KEY POINTS
- Case report of a 72-year-old woman with radiation necrosis after stereotactic radiotherapy for a brain metastasis in the right precentral gyrus.
- The original brain metastasis was treated with stereotactic radiotherapy to 35 Gy in 5 fractions; later imaging and symptoms were felt to favor radiation necrosis rather than progression.
- She was advised to take Boswellia serrata 4,500 mg once daily, but later reported she may have taken twice the instructed dose; she stopped it on day 8 after fatigue, headaches, palpitations, dizziness, and body aches.

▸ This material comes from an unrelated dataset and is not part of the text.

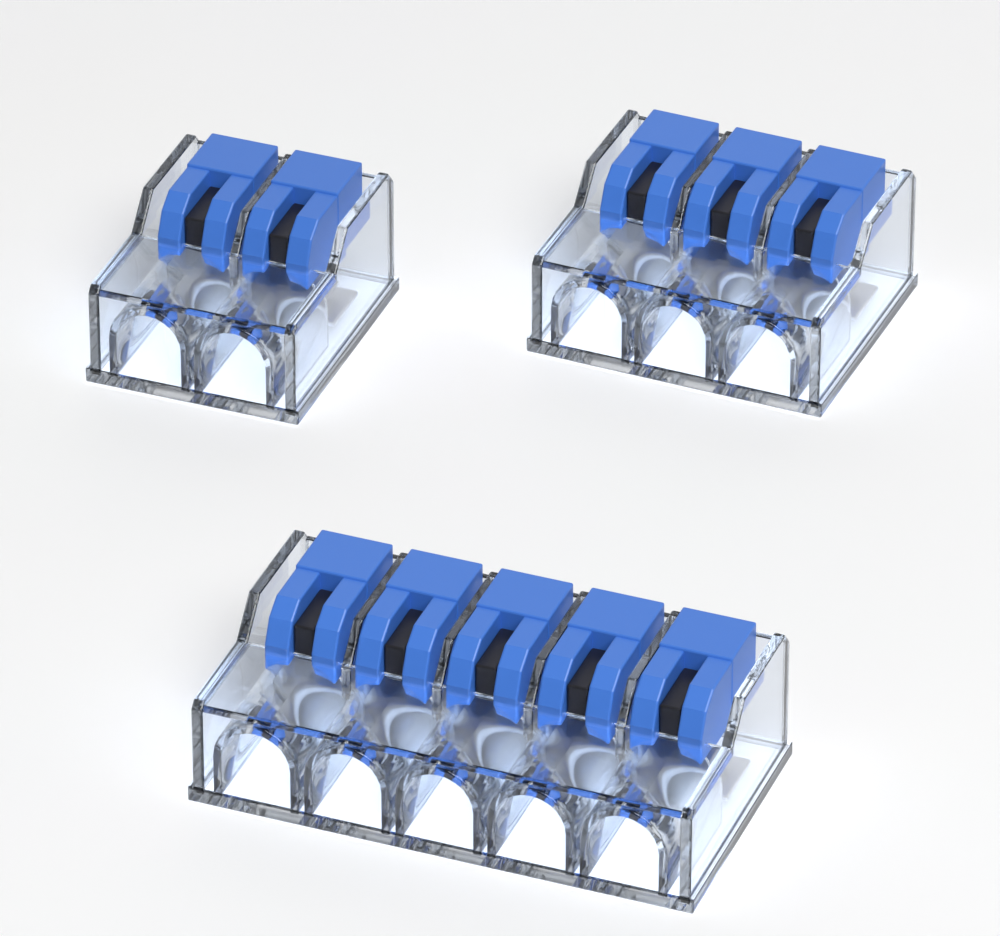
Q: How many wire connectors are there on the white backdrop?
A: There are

- One week after discontinuation, serum creatinine had risen to 141 µmol/L from a baseline of 60 µmol/L; kidney function gradually normalized over the following month after emergency department assessment, intravenous fluids, and monitoring.
- Evidence for Boswellia serrata in radiation necrosis remains limited: one randomized trial in radiation-related cerebral edema used 4,200 mg/day, and one single-arm radiation necrosis cohort used 4,050-4,500 mg/day for at least 2 months.
CLINICAL TAKEAWAY
This case does not prove that Boswellia serrata causes acute kidney injury, but it is a useful warning about unsupervised high-dose supplement use in neuro-oncology. For patients using Boswellia serrata for radiation necrosis, clinicians should confirm the exact product, dose, frequency, and adverse effects, and consider renal monitoring, especially because efficacy and safety data remain limited.